Benchmarks "not representative".

NVIDIA has responded angrily to claims that it employed underhand tactics to inflate benchmark scores in 3DMark03. Their response is posted in full and unedited:

Accusations of cheating, tweaking and unfair optimisation have been flying around since 3DMark03 was released. NVIDIA feels that at least some of the furore stems from the fact that the company is no longer a member of FutureMark's benchmarking programme.

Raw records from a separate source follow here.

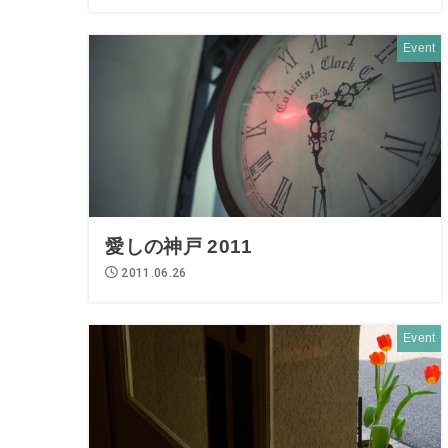
Event
愛しの神戸 2011
2011.06.26
Event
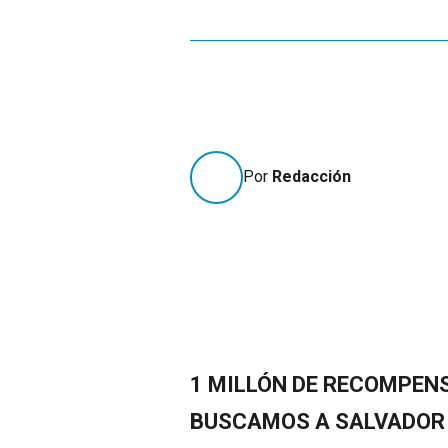
Por
Redacción
1 MILLÓN DE RECOMPEN
BUSCAMOS A SALVADOR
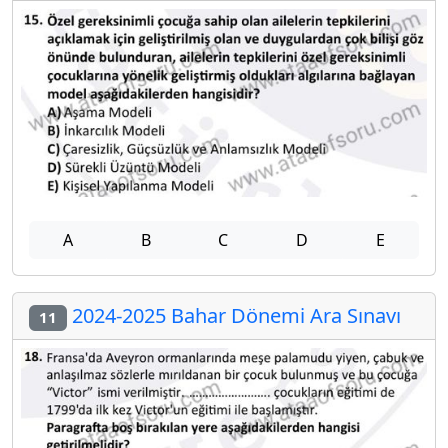
A
B
C
D
E
2024-2025 Bahar Dönemi Ara Sınavı
11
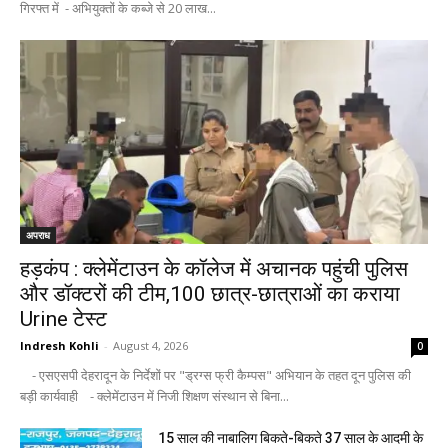
गिरफ्त में - अभियुक्तों के कब्जे से 20 लाख...
अपराध
हड़कंप : क्लेमेंटाउन के कॉलेज में अचानक पहुंची पुलिस
और डॉक्टरों की टीम,100 छात्र-छात्राओं का कराया
Urine टेस्ट
Indresh Kohli
-
August 4, 2026
0
- एसएसपी देहरादून के निर्देशों पर "ड्रग्स फ्री कैम्पस" अभियान के तहत दून पुलिस की
बड़ी कार्यवाही - क्लेमेंटाउन में निजी शिक्षण संस्थान से बिना...
15 साल की नाबालिग बिकते-बिकते 37 साल के आदमी के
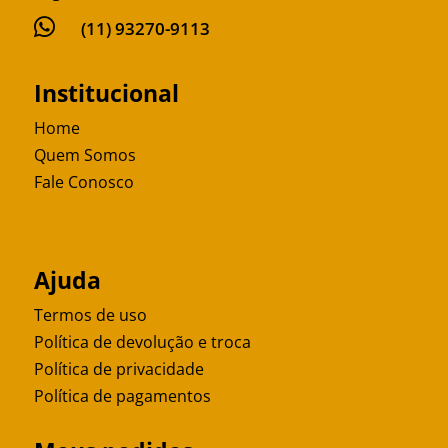

(11) 93270-9113
Institucional
Home
Quem Somos
Fale Conosco
Ajuda
Termos de uso
Política de devolução e troca
Política de privacidade
Política de pagamentos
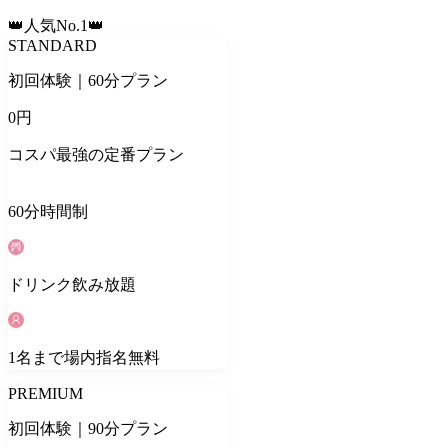
👑人気No.1👑
STANDARD
初回体験｜60分プラン
0
円
コスパ最強の定番プラン
60
分
時間制
ドリンク
飲み放題
1
名
まで場内指名無料
PREMIUM
初回体験｜90分プラン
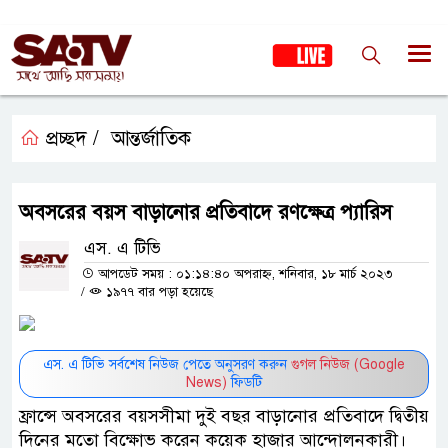
প্রচ্ছদ /
আন্তর্জাতিক
অবসরের বয়স বাড়ানোর প্রতিবাদে রণক্ষেত্র প্যারিস
এস. এ টিভি
আপডেট সময় : ০১:১৪:৪০ অপরাহ্ন, শনিবার, ১৮ মার্চ ২০২৩
/
১৯৭৭ বার পড়া হয়েছে
এস. এ টিভি সর্বশেষ নিউজ পেতে অনুসরণ করুন
গুগল নিউজ (Google
News)
ফিডটি
ফ্রান্সে অবসরের বয়সসীমা দুই বছর বাড়ানোর প্রতিবাদে দ্বিতীয়
দিনের মতো বিক্ষোভ করেন কয়েক হাজার আন্দোলনকারী।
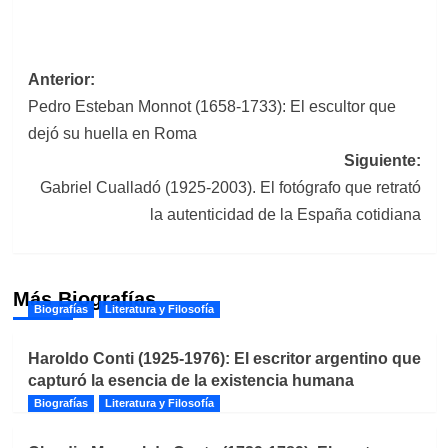
Navegación
Anterior:
Pedro Esteban Monnot (1658-1733): El escultor que
de
dejó su huella en Roma
entradas
Siguiente:
Gabriel Cualladó (1925-2003). El fotógrafo que retrató
la autenticidad de la España cotidiana
Más Biografías
Biografías
Literatura y Filosofía
Haroldo Conti (1925-1976): El escritor argentino que
capturó la esencia de la existencia humana
Biografías
Literatura y Filosofía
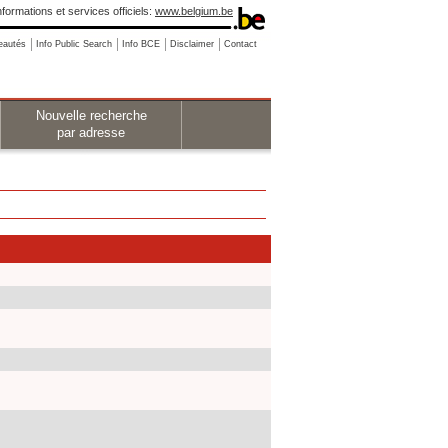
nformations et services officiels:
www.belgium.be
eautés
Info Public Search
Info BCE
Disclaimer
Contact
Nouvelle recherche
par adresse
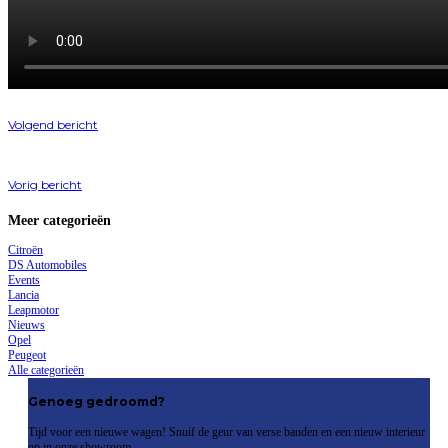
Volgend bericht
Vorig bericht
Meer categorieën
Citroën
DS Automobiles
Events
Lancia
Leapmotor
Nieuws
Opel
Peugeot
Alle categorieën
Genoeg gedroomd?
Tijd voor een nieuwe wagen! Snuif de geur van verse banden en een nieuw interieur
op in onze showroom.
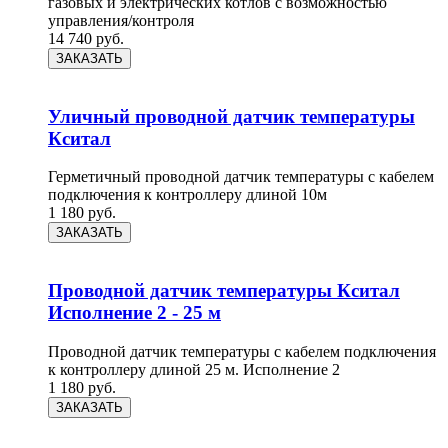
газовых и электрических котлов с возможностью
управления/контроля
14 740
руб.
ЗАКАЗАТЬ
Уличный проводной датчик температуры
Кситал
Герметичный проводной датчик температуры с кабелем
подключения к контроллеру длиной 10м
1 180
руб.
ЗАКАЗАТЬ
Проводной датчик температуры Кситал
Исполнение 2 - 25 м
Проводной датчик температуры с кабелем подключения
к контроллеру длиной 25 м. Исполнение 2
1 180
руб.
ЗАКАЗАТЬ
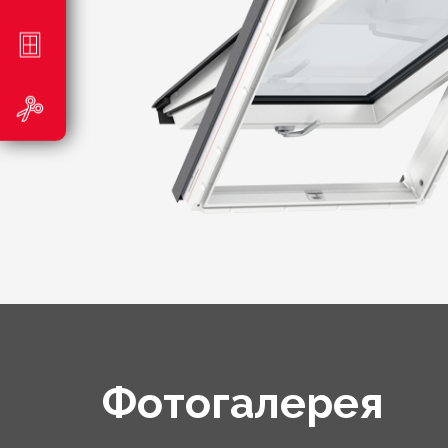
Фотогалерея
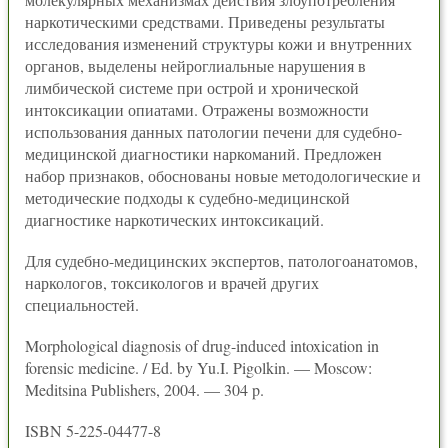
наркотическими средствами. Приведены результаты
исследования изменений структуры кожи и внутренних
органов, выделены нейроглиальные нарушения в
лимбической системе при острой и хронической
интоксикации опиатами. Отражены возможности
использования данных патологии печени для судебно-
медицинской диагностики наркоманий. Предложен
набор признаков, обоснованы новые методологические и
методические подходы к судебно-медицинской
диагностике наркотических интоксикаций.
Для судебно-медицинских экспертов, патологоанатомов,
наркологов, токсикологов и врачей других
специальностей.
Morphological diagnosis of drug-induced intoxication in
forensic medicine. / Ed. by Yu.I. Pigolkin. — Moscow:
Meditsina Publishers, 2004. — 304 p.
ISBN 5-225-04477-8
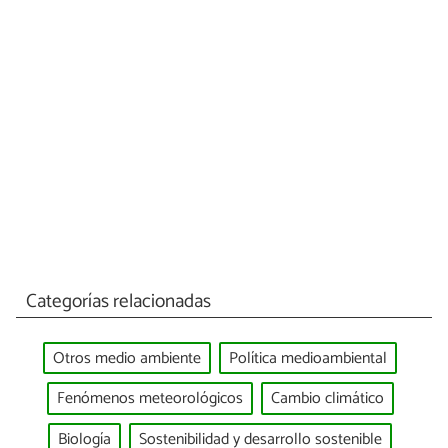
Categorías relacionadas
Otros medio ambiente
Política medioambiental
Fenómenos meteorológicos
Cambio climático
Biología
Sostenibilidad y desarrollo sostenible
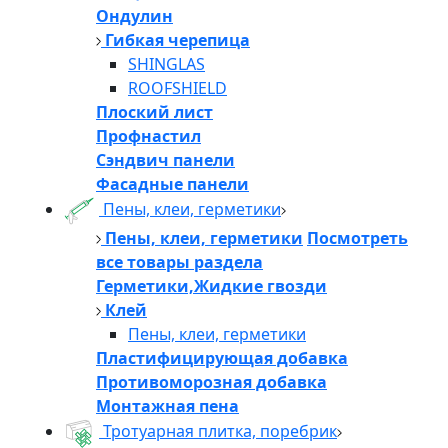
Ондулин
Гибкая черепица
SHINGLAS
ROOFSHIELD
Плоский лист
Профнастил
Сэндвич панели
Фасадные панели
Пены, клеи, герметики
Пены, клеи, герметики
Посмотреть
все товары раздела
Герметики,Жидкие гвозди
Клей
Пены, клеи, герметики
Пластифицирующая добавка
Противоморозная добавка
Монтажная пена
Тротуарная плитка, поребрик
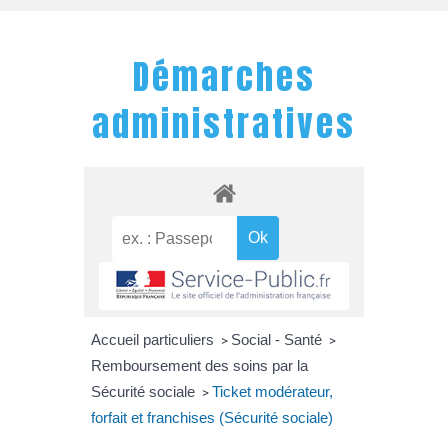
Démarches
administratives
Accueil particuliers
Social - Santé
>
>
Remboursement des soins par la
Sécurité sociale
Ticket modérateur,
>
forfait et franchises (Sécurité sociale)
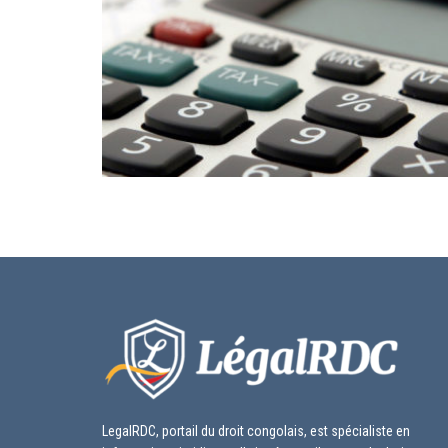
LegalRDC, portail du droit congolais, est spécialiste en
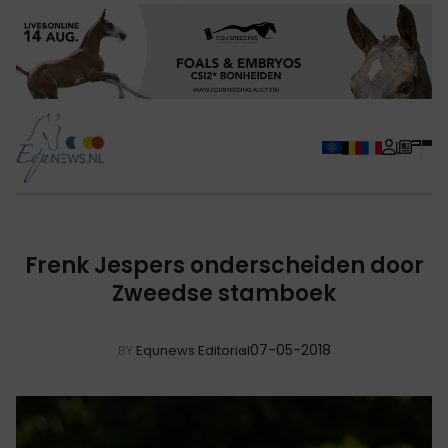
Frenk Jespers onderscheiden door
Zweedse stamboek
07-05-2018
BY
Equnews Editorial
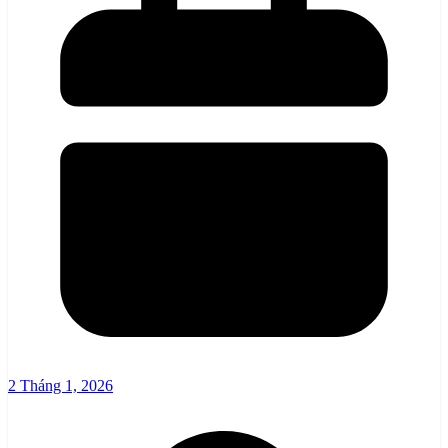
2 Tháng 1, 2026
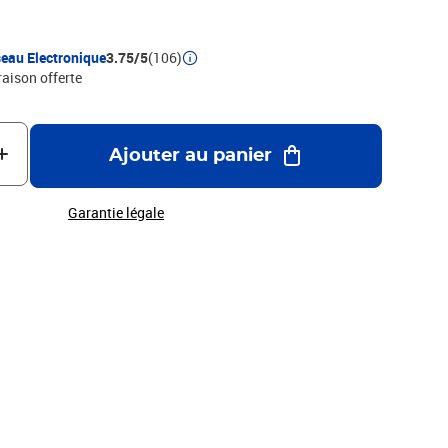
eau Electronique
3.75/5
(106)
raison offerte
Ajouter au panier
Garantie légale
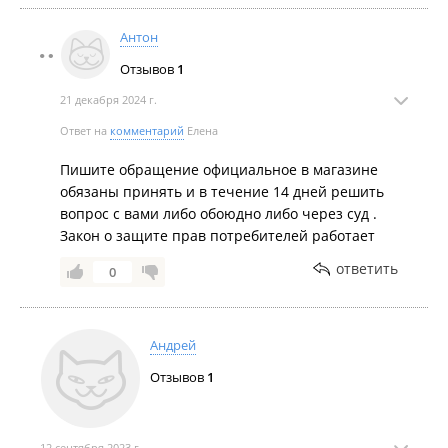
Антон
Отзывов
1
21 декабря 2024 г.
Ответ на
комментарий
Елена
Пишите обращение официальное в магазине
обязаны принять и в течение 14 дней решить
вопрос с вами либо обоюдно либо через суд .
Закон о защите прав потребителей работает
ответить
0
Андрей
Отзывов
1
12 сентября 2023 г.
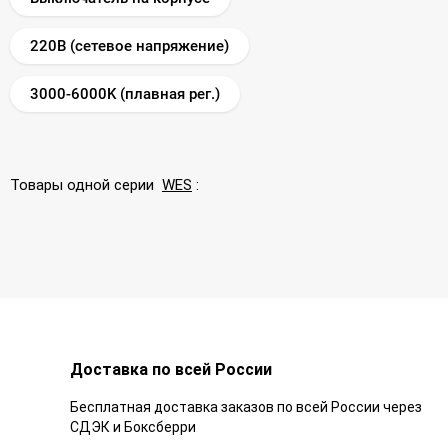
220В (сетевое напряжение)
3000-6000K (плавная рег.)
Товары одной серии
WES
:
Доставка по всей России
Бесплатная доставка заказов по всей России через
СДЭК и Боксберри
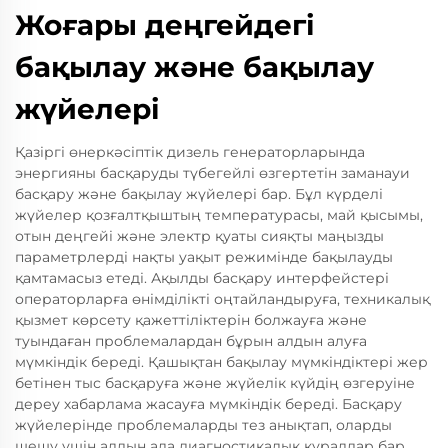
Жоғары деңгейдегі
бақылау және бақылау
жүйелері
Қазіргі өнеркәсіптік дизель генераторларында
энергияны басқаруды түбегейлі өзгертетін заманауи
басқару және бақылау жүйелері бар. Бұл күрделі
жүйелер қозғалтқыштың температурасы, май қысымы,
отын деңгейі және электр қуаты сияқты маңызды
параметрлерді нақты уақыт режимінде бақылауды
қамтамасыз етеді. Ақылды басқару интерфейстері
операторларға өнімділікті оңтайландыруға, техникалық
қызмет көрсету қажеттіліктерін болжауға және
туындаған проблемалардан бұрын алдын алуға
мүмкіндік береді. Қашықтан бақылау мүмкіндіктері жер
бетінен тыс басқаруға және жүйелік күйдің өзгеруіне
дереу хабарлама жасауға мүмкіндік береді. Басқару
жүйелерінде проблемаларды тез анықтап, оларды
шешу үшін алдын ала диагностикалық құралдар бар.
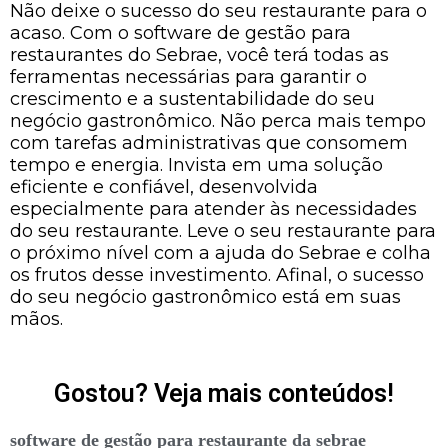
Não deixe o sucesso do seu restaurante para o
acaso. Com o software de gestão para
restaurantes do Sebrae, você terá todas as
ferramentas necessárias para garantir o
crescimento e a sustentabilidade do seu
negócio gastronômico. Não perca mais tempo
com tarefas administrativas que consomem
tempo e energia. Invista em uma solução
eficiente e confiável, desenvolvida
especialmente para atender às necessidades
do seu restaurante. Leve o seu restaurante para
o próximo nível com a ajuda do Sebrae e colha
os frutos desse investimento. Afinal, o sucesso
do seu negócio gastronômico está em suas
mãos.
Gostou? Veja mais conteúdos!
software de gestão para restaurante da sebrae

Andrew Humber from NVIDIA had this to say on the subject: "Since NVIDIA is not part of the FutureMark beta program (a program which costs of hundreds of thousands of dollars to participate in) we do not get a chance to work with FutureMark on writing the shaders like we would with a real applications developer."

NVIDIA reckons that the best way to judge the performance of the latest GeForce FX cards is through playing the games themselves, rather than "performance factors that are not representative of actual game play", as online hardware independent [H]ard¦OCP pointed out recently.

"Our relative performance on games like Unreal Tournament 2003 and Doom 3 shows that the GeForce FX 5900 is by far the fastest graphics on the market today and we actively encourage benchmarkers to spend more time testing actual games and actual game performance as opposed to synthetic benchmarks. As more DirectX 9.0 games become available, this will become more commonplace and synthetic benchmarks will become less important. At the end of the day, what is most important to the enthusiasts and what do they pay their hard earned money for - cards that look great and run fast on their favourite games or an impressive 3DMark score? I can't help but think, the more the industry and our competitors focus on a non-real world tests such as this, the more the gamers will lose out in my opinion."